Background information
- Born: Phoenix, Arizona, U.S.
- Genres: Hip hop, House, EDM, Latin, Nu-Funk, Tecnocumbia
- Occupations: DJ, musician
- Years active: 1994–present
- Label: Krown Entertainment

= DJ Tranzo =

DJ Tranzo is an underground Chicano disc jockey and emcee from Phoenix, Arizona who started his career in 1994 playing house parties and local events.

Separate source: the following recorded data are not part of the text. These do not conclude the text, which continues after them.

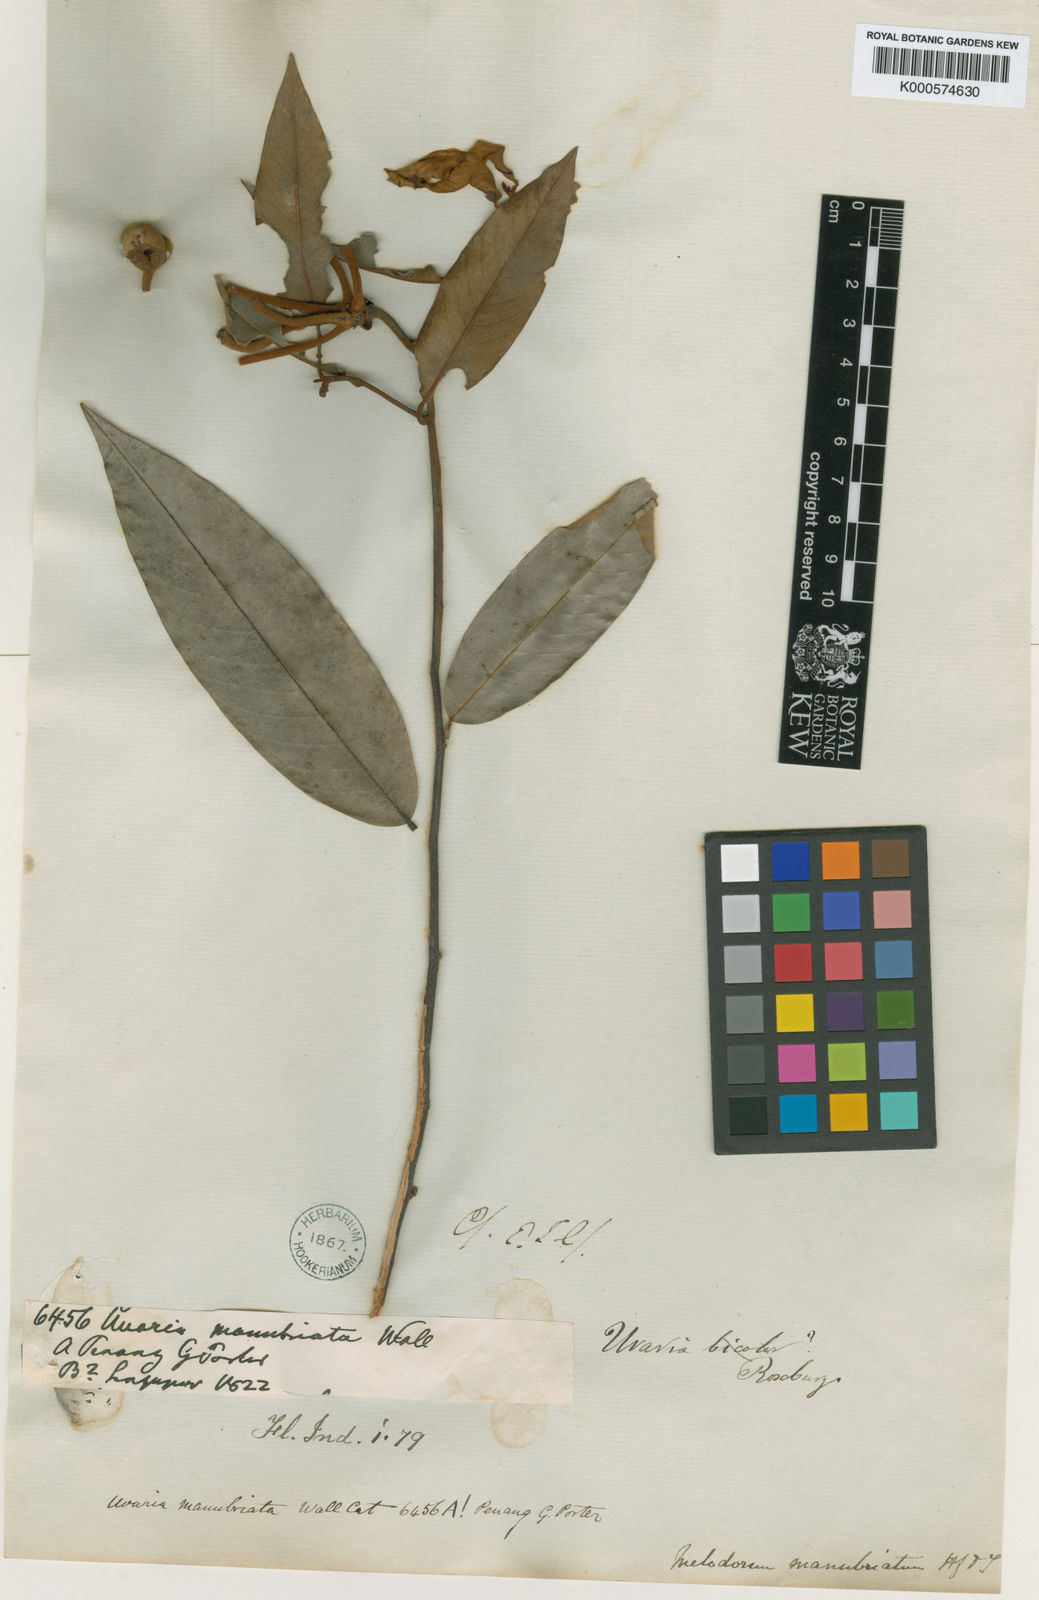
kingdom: Plantae
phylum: Tracheophyta
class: Magnoliopsida
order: Magnoliales
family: Annonaceae
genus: Fissistigma
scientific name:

He is the brother of local cholo rapper MC Bener One, who also started his career in 1994. Tranzo produced Bener One's notable tracks "Best of the Best" and "Shake Ur Rearview" in 2008. The latter was featured on Bener One's Hip Hop Cholo Vol. 1. Tranzo is signed to local Phoenix label Krown Entertainment.

Tranzo played at the Arizona Super Show for Lowrider Magazine in 2008. In 2010, Tranzo was nominated for "Top Phoenix Hip hop DJ" at the 2010 Online Hip-Hop Awards. In 2019, he played at the Phoenix's Winter Wonderland show co-sponsored by local businesses. Tranzo is an active DJ and did live shows on tour in early 2020 prior to the COVID-19 pandemic in the United States. Since then, he has posted new mixes on his YouTube channel.